Two Cabinet secretaries promoted President Donald Trump’s deregulatory agenda and innovation Friday at the Conservative Political Action Conference, saying lower-wage workers are earning more. 

Labor Secretary Eugene Scalia cited Trump’s reference to a “blue collar boom” during his State of the Union address early this month.

“Wages are rising and they are rising more quickly for lower-wage workers,” Scalia said. “Compare the top 10% to the lower 10%; we have seen 15% wage growth since this president” for  lower-wage workers.

Joining Scalia on the CPAC stage was Transportation Secretary Elaine Chao, who while serving as President George W. Bush’s labor secretary tapped Scalia for the position of solicitor.

Scalia, son of the late Supreme Court Justice Antonin Scalia,  pointed to the unemployment rate of 3.6%, a 50-year-low. 

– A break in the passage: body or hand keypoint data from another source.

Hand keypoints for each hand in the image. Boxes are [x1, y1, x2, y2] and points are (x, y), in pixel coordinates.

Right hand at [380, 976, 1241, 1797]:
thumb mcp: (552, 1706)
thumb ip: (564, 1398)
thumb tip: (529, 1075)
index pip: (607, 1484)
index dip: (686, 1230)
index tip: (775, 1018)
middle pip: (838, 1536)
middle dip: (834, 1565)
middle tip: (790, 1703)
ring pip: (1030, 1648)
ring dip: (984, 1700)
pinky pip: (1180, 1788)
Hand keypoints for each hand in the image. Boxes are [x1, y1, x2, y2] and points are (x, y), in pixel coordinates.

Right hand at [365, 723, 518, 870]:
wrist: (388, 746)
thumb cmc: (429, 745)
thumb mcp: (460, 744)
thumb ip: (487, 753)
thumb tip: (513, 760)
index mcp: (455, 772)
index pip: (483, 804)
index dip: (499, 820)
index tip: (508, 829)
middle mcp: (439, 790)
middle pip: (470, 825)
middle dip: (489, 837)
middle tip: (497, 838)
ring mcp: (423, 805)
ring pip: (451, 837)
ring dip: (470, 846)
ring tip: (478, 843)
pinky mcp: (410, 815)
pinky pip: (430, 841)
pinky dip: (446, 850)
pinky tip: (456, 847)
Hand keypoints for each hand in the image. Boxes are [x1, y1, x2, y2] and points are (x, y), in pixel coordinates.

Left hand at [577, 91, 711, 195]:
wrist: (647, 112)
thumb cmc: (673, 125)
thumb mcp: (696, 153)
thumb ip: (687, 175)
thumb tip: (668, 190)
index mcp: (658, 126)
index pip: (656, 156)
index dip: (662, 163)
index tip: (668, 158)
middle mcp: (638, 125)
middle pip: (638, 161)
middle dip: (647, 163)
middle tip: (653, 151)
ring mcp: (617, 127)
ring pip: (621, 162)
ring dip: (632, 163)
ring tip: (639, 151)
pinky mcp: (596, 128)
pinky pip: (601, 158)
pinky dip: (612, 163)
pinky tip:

He said the unemployment for adult women, at 3.7%, is the lowest in 70 years. 

This wasn’t expected, however. The nonpartisan Congressional Budget Office forecast in 2016 that the unemployment rate would be 4.9% by early 2020. 

“We created 6.6 million new jobs,” Scalia said. “What’s different from the summer of 2016 and now? What’s changed? We got a new president, new policies, new priorities, tax cuts, deregulation, and trade deals.”

Deregulation has been “absolutely central” to job growth, Scalia said. 

“The deregulatory program of this president is the most ambitious, most effective change in regulatory policy since we started doing cost-benefit analysis in the Reagan administration,” Scalia said. 

Chao, also the wife of Senate Majority Leader Mitch McConnell, R-Ky., said the challenge for government departments and regulators is to address “emerging new technology with legitimate concerns about safety, security, and privacy without hampering innovation.”

“Innovation is a trademark of who we are as Americans,” Chao said, adding:

We are not top-down. We are not command and control. We believe in the wisdom of the American people. We are going to let them decide what cars they want, what innovation they want, not to throw water on innovation. The whole issue about electric vehicles, we are not going to demand that consumers have to [buy] them.

CPAC, the largest annual national gathering of conservative activists, runs Thursday through Saturday at the Gaylord National Resort and Convention Center in National Harbor, Maryland, just outside Washington.